Since we don't live comfortably, I fail to see the point of being
comfortably off."
He put down the paper and looked at her. She was wearing an original
tailored suit in a cream-colored fabric, with a printed silk blouse and
hand-made shoes. He said: "You have a pleasant home, with a small staff.
You've friends here, and a social life in Town when you dare to take
advantage of it. This morning you're wearing several hundred pounds'
worth of clothes, and you'll probably go no farther than the village.
Sometimes I wonder what you want out of life."
She blushed--rare event. "I'll tell you," she began.

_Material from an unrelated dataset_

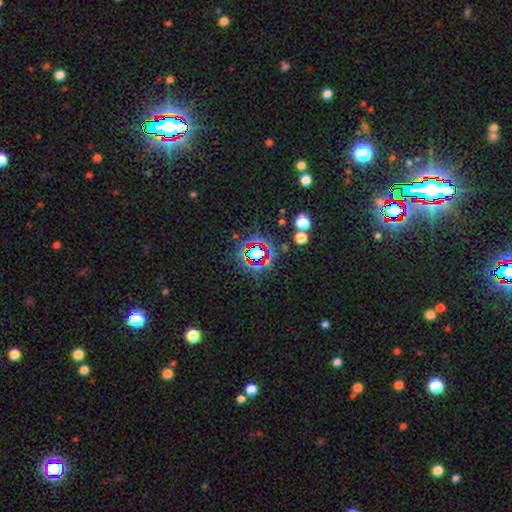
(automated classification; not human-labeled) This appears to be a star or artifact, not a galaxy (68%).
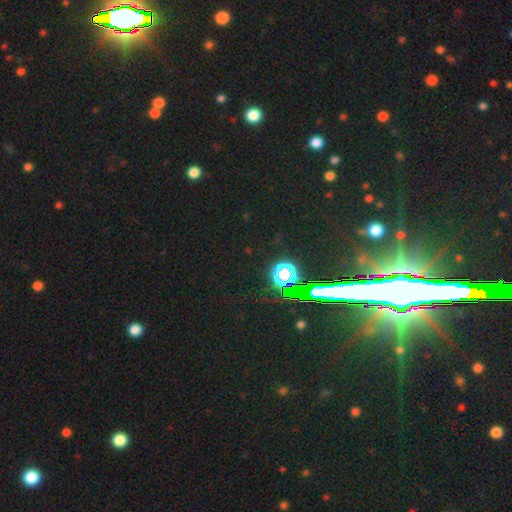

There was a knock at the door, and a good-looking man came in, wearing
an overcoat and carrying a cap. "Good morning, sir, madam," he said.
"If we're to catch the seven forty-five, sir ..." Hamilton said: "All
right, Pritchard. Just wait in the hall."
"Very good, sir. May I ask if you'll be using the car today, madam?"
Hamilton looked at Ellen. She kept her eyes on her dish as she said: "I
expect so, yes."
Pritchard nodded and went out.
Hamilton said: "You were about to tell me what you want out of life."
"I don't think it's a breakfast-table subject, especially when you're
rushing to catch a train."
"very well." He stood up. "Enjoy your drive.
Don't go too fast."
"What?"
"Drive carefully."
"Oh. Oh, Pritchard drives me."
He bent to kiss her cheek, but she turned her face to him and kissed his
lips. When he pulled away, her face was flushed: She held his arm and
said: "I want you, Derek."
He stared at her.
"I want us to spend a long, contented retirement together," she went on,
speaking hurriedly.
"I want--you to relax, and eat the right food, and grow healthy and slim
again. I want the man who came courting in an open-top Riley, and the
man who came back from the war with medals and married me, and the man
who held my hand when I bore my children. I want to love you."
He stood nonplussed. She had never been like this with him, never. He
felt hopelessly incapable of dealing with it. He did not know what to
say, what to do, where to look. He said: "I ... must catch the train."
She regained her composure quickly. "Yes. You must hurry."
He looked at her a moment longer, but she would not meet his eyes. He
said: "Um ... good-bye."
She nodded dumbly.
He went out. He put on his hat in the hall, then let Pritchard open the
front door for him. The dark-blue Mercedes stood on the gravel drive,
gleaming in the sunshine. Pritchard must wash it every morning before I
get up, Hamilton thought.
The conversation with Ellen had been most peculiar, he decided, as they
drove to the railway station. Through the window he watched the play of
sunlight on the already-browning leaves, and ran over the key scenes in
his mind. I want to love you, she had said, with the emphasis on you.
Talking of the things he had sacrificed for the business, she had said
and God knows what else.
I want to love you, not someone else. Was that what she meant? Had he
lost the fidelity of his wife, as well as his health? Perhaps she simply
wanted him to think she might be having an affair. That was more like
Ellen. She dealt in subtleties. Cries for help were not her style.
After the six-month results, he needed domestic problems like a
creditors' meeting.
There was something else. She had blushed when Pritchard asked if she
would be using the car; then, hastily, she had said Pritchard drives me.
Hamilton said: "Where do you take Mrs. Hamilton, Pritchard?"
"She drives herself, sir. I make myself useful around the house--there's
always plenty--" "Yes, all right," Hamilton . "This isn't a
time-and-motion study. I was only curious."
His ulcer stabbed him. Tea, he thought: I should drink milk in the
morning.
HERBERT CHIESEMAN switched on the light, silenced the alarm clock,
turned up the volume of the radio which had been playing all night, and
pressed the rewind button of the reel-to-reel tape recorder.